The Law & Order franchise is respectably written.  (Especially the earlier episodes before they run out of stories but keep telling them anyway.)  Being respectably written, the episode’s uncertain outcome is maintained to the very end. 

In the original Law & Order, you have no idea how the jury is going to vote:  “Guilty.”  “Not guilty.”  “Guilty, but of a lesser charge”, diminishing the penalty.  “Or “Your Honor, the jury is hopelessly deadlocked”, leading to a mistrial, which has the general consequence of “Not Guilty.”


My question in that regard is, given that, in order to hold our interest and attention, the episode’s resolution must be assiduously camouflaged, meaning it could reasonably resolve in favor of the prosecution or against them…  

How do the writers decide, on a weekly basis, how that particular case is going to resolve?

I mean, it’s not Perry Mason, who always won.  On the other hand, who’s going to watch a show where the protagonist always loses? 

“That guy is one terrible attorney.”

The determination must lie be somewhere in the middle, as in, “Sometimes, you win; sometimes, you lose.”  The question is, “How often do you do which?  And when?”

“He lost last week.  Let’s let him win this week.”

“So he wins every other week?”

“You’re right.  It’s too predictable.  Okay, he loses again.”

“So the guy’s a loser?”

“No.  Man, this is a tough job!

It seems to me that, if the show is meticulously constructed so that the determination can reasonably go either way, the decision concerning the ultimate outcome is entirely arbitrary. 

How do they decide?  It is not,

LAW & ORDER WRITERS:  “We leave it up to the jury.”


(TO THE LAW & ORDER WRITERS):  You’re the jury.”

The writers literally “telling” the jury how to decide.

And with SVU, that decision comes with extenuating circumstances.

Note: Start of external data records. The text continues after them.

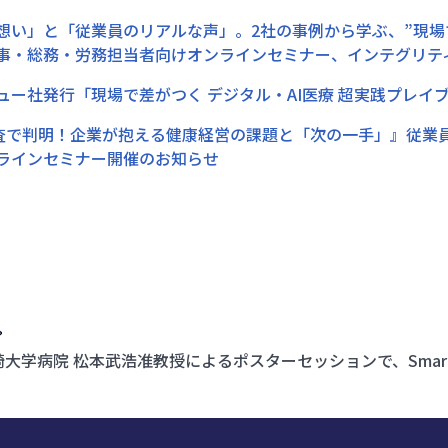
想い」と「従業員のリアルな声」。2社の事例から学ぶ、”現場
事・総務・労務担当者向けオンラインセミナー、インテグリテ
ュー社発行「現場で差がつく デジタル・AI医療 超実践プレ
調査で判明！企業が抱える健康経営の課題と「次の一手」』従業
ラインセミナー開催のお知らせ
学病院 松本武浩准教授によるポスターセッションで、Smart O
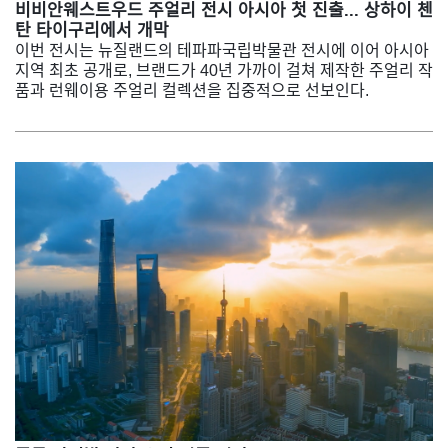
비비안웨스트우드 주얼리 전시 아시아 첫 진출... 상하이 첸
탄 타이구리에서 개막
이번 전시는 뉴질랜드의 테파파국립박물관 전시에 이어 아시아
지역 최초 공개로, 브랜드가 40년 가까이 걸쳐 제작한 주얼리 작
품과 런웨이용 주얼리 컬렉션을 집중적으로 선보인다.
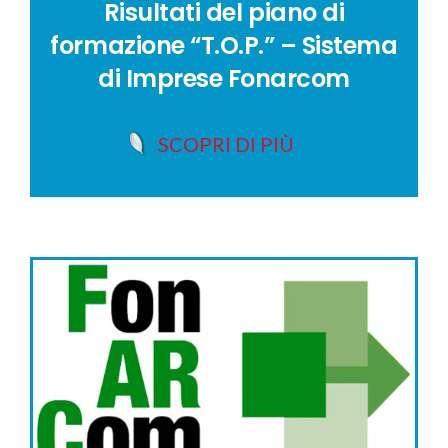
Risultati del piano di
formazione “T.O.P.” – Sistema
di Imprese Fonarcom
SCOPRI DI PIÙ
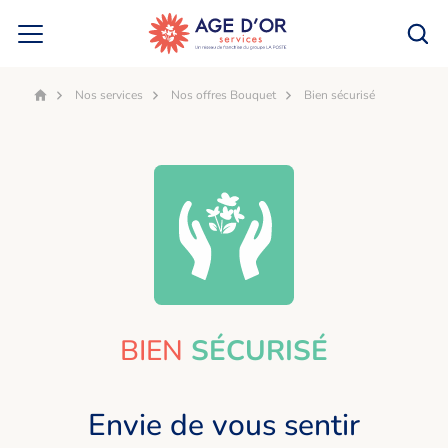
Nos services
Nos offres Bouquet
Bien sécurisé
Accueil
BIEN
SÉCURISÉ
Envie de vous sentir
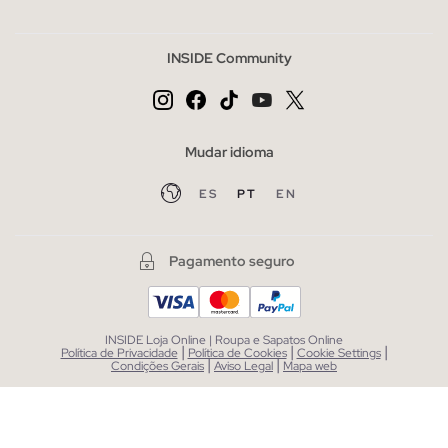
INSIDE Community
Mudar idioma
ES
PT
EN
Pagamento seguro
INSIDE Loja Online | Roupa e Sapatos Online
|
|
|
Política de Privacidade
Política de Cookies
Cookie Settings
|
|
Condições Gerais
Aviso Legal
Mapa web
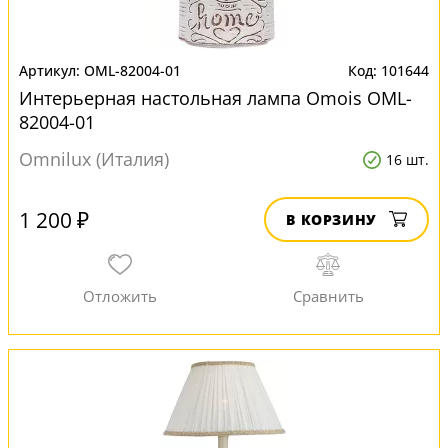
OML-82004-01
101644
Интерьерная настольная лампа Omois OML-
82004-01
Omnilux (Италия)
16 шт.
1 200 ₽
В КОРЗИНУ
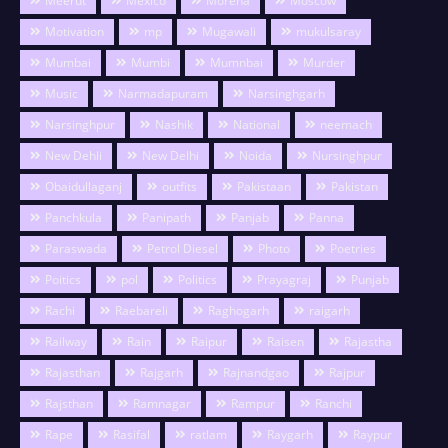
Meerut
Mexico
Morena
Moscow
Motivation
mp
Mugawali
mukulsaray
Mumbai
Mumbi
Mumnbai
Murder
Music
Narmadapuram
Narsinghgarh
Narsinghpur
Nashik
National
neemach
New Dehli
New Delhi
Noida
Nursinghpur
Obaidullaganj
outfits
Pakistaan
Pakistan
Panchkula
Panipath
Panjab
Panna
Paraswada
Petrol Diesel
Photo
Poetries
Poitics
pol
Politics
Prayagraj
Punjab
Rachi
Raebareli
Raghogarh
raigarh
Railway
Rain
Raipur
Raisen
Rajastha
Rajasthan
Rajgarh
Rajnandgao
Rajpur
Rajsthan
Ramnagar
Rampur
Ranchi
Rape
Rasifal
ratlam
Raygarh
Raypur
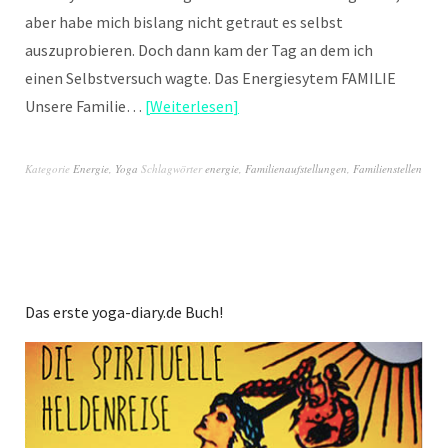
aber habe mich bislang nicht getraut es selbst
auszuprobieren. Doch dann kam der Tag an dem ich
einen Selbstversuch wagte. Das Energiesytem FAMILIE
Unsere Familie…
Weiterlesen
Kategorie
Energie
,
Yoga
Schlagwörter
energie
,
Familienaufstellungen
,
Familienstellen
Das erste yoga-diary.de Buch!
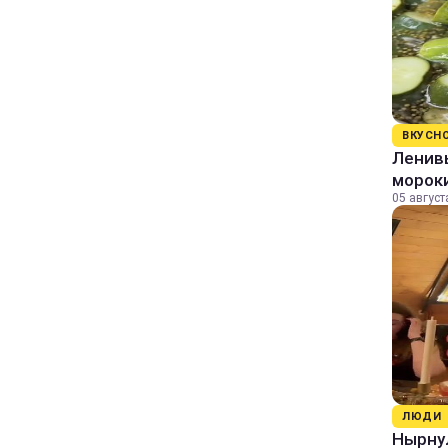
ВКУСН
Ленивы
морок
05 август
ЛЮДИ
Нырнул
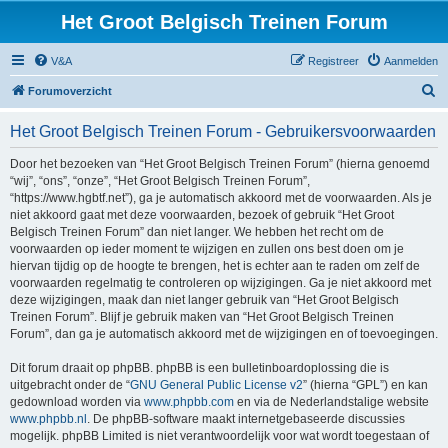
Het Groot Belgisch Treinen Forum
V&A
Registreer
Aanmelden
Z
Forumoverzicht
o
Het Groot Belgisch Treinen Forum - Gebruikersvoorwaarden
e
k
Door het bezoeken van “Het Groot Belgisch Treinen Forum” (hierna genoemd
“wij”, “ons”, “onze”, “Het Groot Belgisch Treinen Forum”,
“https://www.hgbtf.net”), ga je automatisch akkoord met de voorwaarden. Als je
niet akkoord gaat met deze voorwaarden, bezoek of gebruik “Het Groot
Belgisch Treinen Forum” dan niet langer. We hebben het recht om de
voorwaarden op ieder moment te wijzigen en zullen ons best doen om je
hiervan tijdig op de hoogte te brengen, het is echter aan te raden om zelf de
voorwaarden regelmatig te controleren op wijzigingen. Ga je niet akkoord met
deze wijzigingen, maak dan niet langer gebruik van “Het Groot Belgisch
Treinen Forum”. Blijf je gebruik maken van “Het Groot Belgisch Treinen
Forum”, dan ga je automatisch akkoord met de wijzigingen en of toevoegingen.
Dit forum draait op phpBB. phpBB is een bulletinboardoplossing die is
uitgebracht onder de “
GNU General Public License v2
” (hierna “GPL”) en kan
gedownload worden via
www.phpbb.com
en via de Nederlandstalige website
www.phpbb.nl
. De phpBB-software maakt internetgebaseerde discussies
mogelijk. phpBB Limited is niet verantwoordelijk voor wat wordt toegestaan of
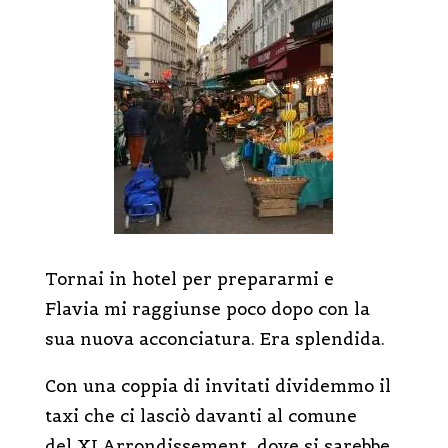
Tornai in hotel per prepararmi e
Flavia mi raggiunse poco dopo con la
sua nuova acconciatura. Era splendida.
Con una coppia di invitati dividemmo il
taxi che ci lasciò davanti al comune
del XI Arrondissement, dove si sarebbe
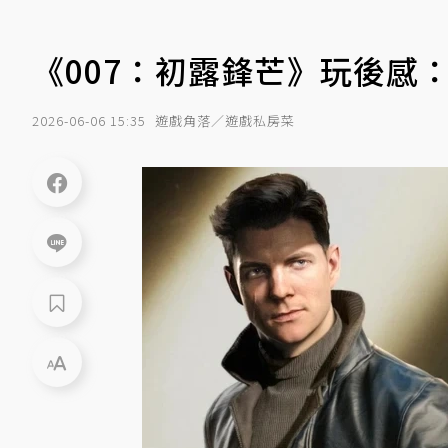
《007：初露鋒芒》玩後感：
2026-06-06 15:35
遊戲角落／遊戲私房菜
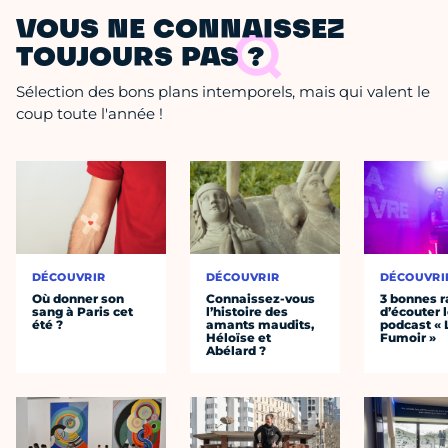
VOUS NE CONNAISSEZ
TOUJOURS PAS ?
Sélection des bons plans intemporels, mais qui valent le
coup toute l'année !
DÉCOUVRIR
DÉCOUVRIR
DÉCOUVRI
Où donner son
Connaissez-vous
3 bonnes r
sang à Paris cet
l’histoire des
d’écouter 
été ?
amants maudits,
podcast « 
Héloïse et
Fumoir »
Abélard ?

“Special Victims” stories invariably hinge on whether the accuser in a sexual assault case is telling the truth, or, for some ultimately revealed reason, they’re lying.  The thing is, if they are always telling the truth, there goes the suspense.  It’s simply…

Clank-Clank! – “They did it!”

However – and, despite its storytelling limitations, I cannot imagine the writers not taking this into consideration – every time an accuser in an episode turns out to be lying, it sends the message that, at least sometimes, accusers in sexual assault cases are lying.  Which, considering the pressures against “coming forward” in real life… you can see where I’m going with that.

You’re a Law & Order writer.  But you are also a responsible citizen.  What do you do?  Do you insist on telling the story whatever way you want to?  Or do you jigger the resolution in the name of “sending the appropriate message” to the public?  

Who knows?  Maybe they just flip a coin.


Wouldn’t it be great if there were a Law & Order writer out there who could actually tell me?